ASSIGNMENT: Convert the lines of the records below, from the line containing "Dom v jedkanici" to the line containing "grafičnem delu najbolj osredotočila", into a Markdown table with two columns: Row, holding the row number, and Text, holding the line. Leave out any blank lines.

"""

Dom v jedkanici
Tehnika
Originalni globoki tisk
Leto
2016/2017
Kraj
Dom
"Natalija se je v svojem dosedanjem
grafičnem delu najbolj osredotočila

"""
"""

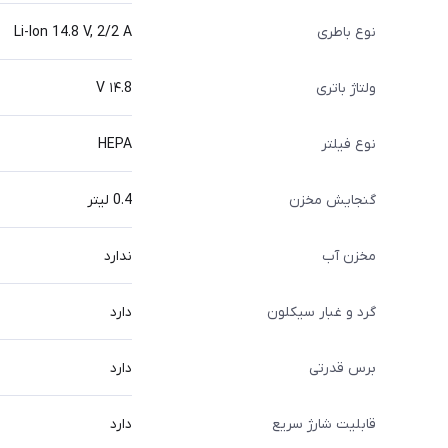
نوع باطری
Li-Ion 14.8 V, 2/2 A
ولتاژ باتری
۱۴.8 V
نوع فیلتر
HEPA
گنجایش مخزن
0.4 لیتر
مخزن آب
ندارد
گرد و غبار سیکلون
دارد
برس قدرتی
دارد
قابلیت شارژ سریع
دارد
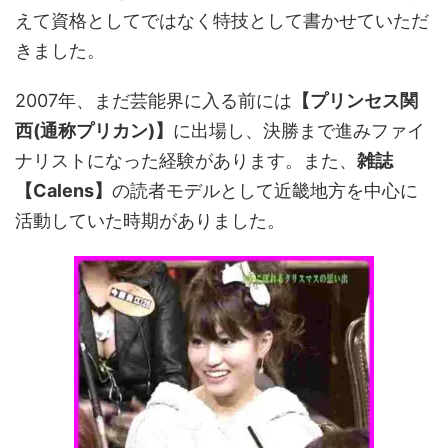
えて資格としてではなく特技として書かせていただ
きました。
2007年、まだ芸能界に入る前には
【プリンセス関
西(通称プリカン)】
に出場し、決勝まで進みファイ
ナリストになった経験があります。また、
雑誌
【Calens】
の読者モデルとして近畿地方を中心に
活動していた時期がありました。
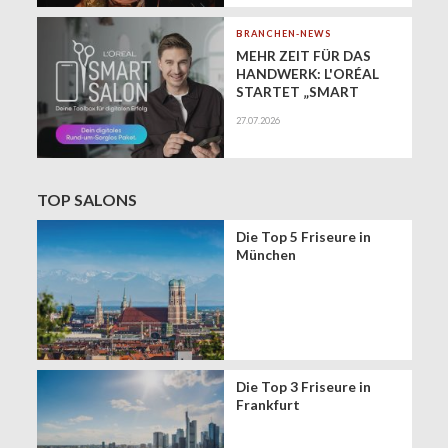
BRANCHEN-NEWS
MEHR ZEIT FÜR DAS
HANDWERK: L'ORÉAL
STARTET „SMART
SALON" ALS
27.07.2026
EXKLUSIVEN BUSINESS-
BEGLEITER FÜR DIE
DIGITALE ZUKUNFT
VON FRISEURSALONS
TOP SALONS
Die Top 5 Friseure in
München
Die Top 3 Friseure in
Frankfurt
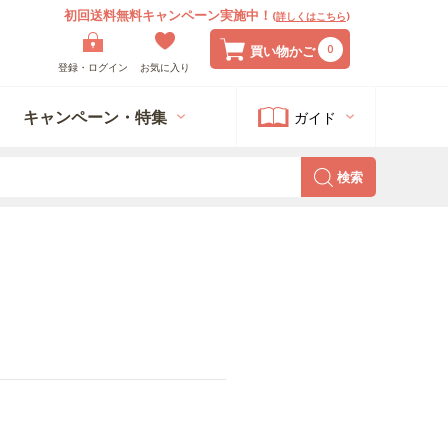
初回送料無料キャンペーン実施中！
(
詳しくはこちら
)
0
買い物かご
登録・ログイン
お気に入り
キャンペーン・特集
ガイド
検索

"""

EXERCISE RESPONSE:
| Row | Text |
|---|---|
| 1 | Dom v jedkanici |
| 2 | Tehnika |
| 3 | Originalni globoki tisk |
| 4 | Leto |
| 5 | 2016/2017 |
| 6 | Kraj |
| 7 | Dom |
| 8 | "Natalija se je v svojem dosedanjem |
| 9 | grafičnem delu najbolj osredotočila |